Added to the macro-economic headwinds is the rush of importers to cover their dollar positions as the rupee seems to have decisively shifted to a weaker trajectory, currency traders said.

On Wednesday, the rupee ended at 66.90 per dollar — the lowest level since February 23, 2017. It fell 51 paise, or 0.77 per cent, the biggest single day fall since January 16, 2018.

Bankers said the Indian currency could slide further. “Things have changed in the last few days. The 10-year US treasury has now decisively moved above 3 per cent, reflecting the fundamental strength of the US economy. Foreign investors are selling assets in India and oil has also touched $75. The momentum is definitely against the rupee,” said Harihar Krishnamoorthy, head of treasury at FirstRand Bank.

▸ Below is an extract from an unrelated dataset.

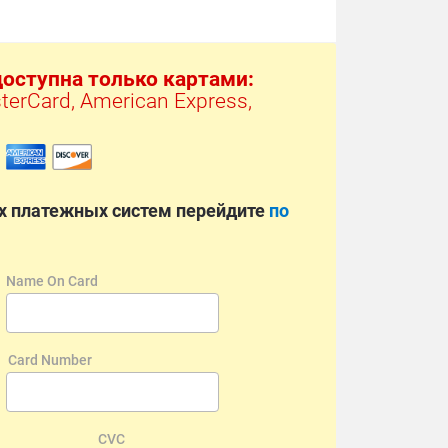
доступна только картами:
terCard, American Express, 
х платежных систем перейдите 
по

Brent crude at $75 a barrel is at the highest level since November, 2014, due to production cuts by the Organization of the Petroleum Exporting Countries (Opec) and heightened tensions between the US and Iran. Oil prices have increased close to 12 per cent this year, raising concerns of a wider current account deficit.

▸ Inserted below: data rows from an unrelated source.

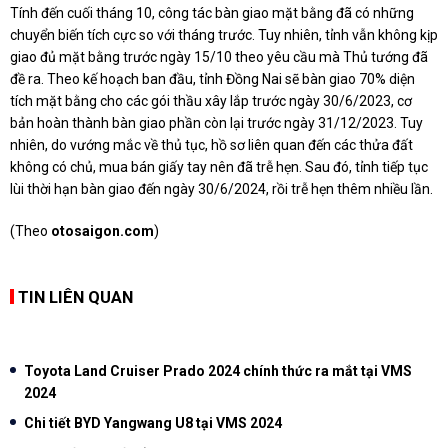
Tính đến cuối tháng 10, công tác bàn giao mặt bằng đã có những
chuyển biến tích cực so với tháng trước. Tuy nhiên, tỉnh vẫn không kịp
giao đủ mặt bằng trước ngày 15/10 theo yêu cầu mà Thủ tướng đã
đề ra. Theo kế hoạch ban đầu, tỉnh Đồng Nai sẽ bàn giao 70% diện
tích mặt bằng cho các gói thầu xây lắp trước ngày 30/6/2023, cơ
bản hoàn thành bàn giao phần còn lại trước ngày 31/12/2023. Tuy
nhiên, do vướng mắc về thủ tục, hồ sơ liên quan đến các thửa đất
không có chủ, mua bán giấy tay nên đã trễ hẹn. Sau đó, tỉnh tiếp tục
lùi thời hạn bàn giao đến ngày 30/6/2024, rồi trễ hẹn thêm nhiều lần.
(Theo
otosaigon.com
)
TIN LIÊN QUAN
Toyota Land Cruiser Prado 2024 chính thức ra mắt tại VMS
2024
Chi tiết BYD Yangwang U8 tại VMS 2024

Earlier this month, a note by Kotak Economic Research said that India’s current account deficit could be the highest in six years, assuming crude to be anywhere between $65 and $75 per barrel. Foreign investors have already adjusted their positions on the country, noting the rupee’s fall. So far in April, foreign funds have sold debt and equity assets worth Rs 12,244 crore.

Traders said the currency will most likely weaken toward 68 per dollar in the next few days and will finally settle at a higher trading range of 65.50 to 66.50 compared to 64.50 to 65.50 earlier.

Banks such as Standard Chartered, ANZ and TD Securities have also cut their targets for the currency, Bloomberg reported. Standard Chartered expects the rupee to end the year at 65.50 versus 61.50 previously, while Kotak Mahindra said the currency could fall past its 2016 record low of 68.89 per dollar if global and local risks play out.

“Rates in the US are already high and they are factoring in another three hikes this year. The only thing that can help the rupee is a pullback in oil prices, which will reduce the deficit and bring back interest from FIIs. For now though, the currency is on a weak wicket,” Krishnamoorthy said.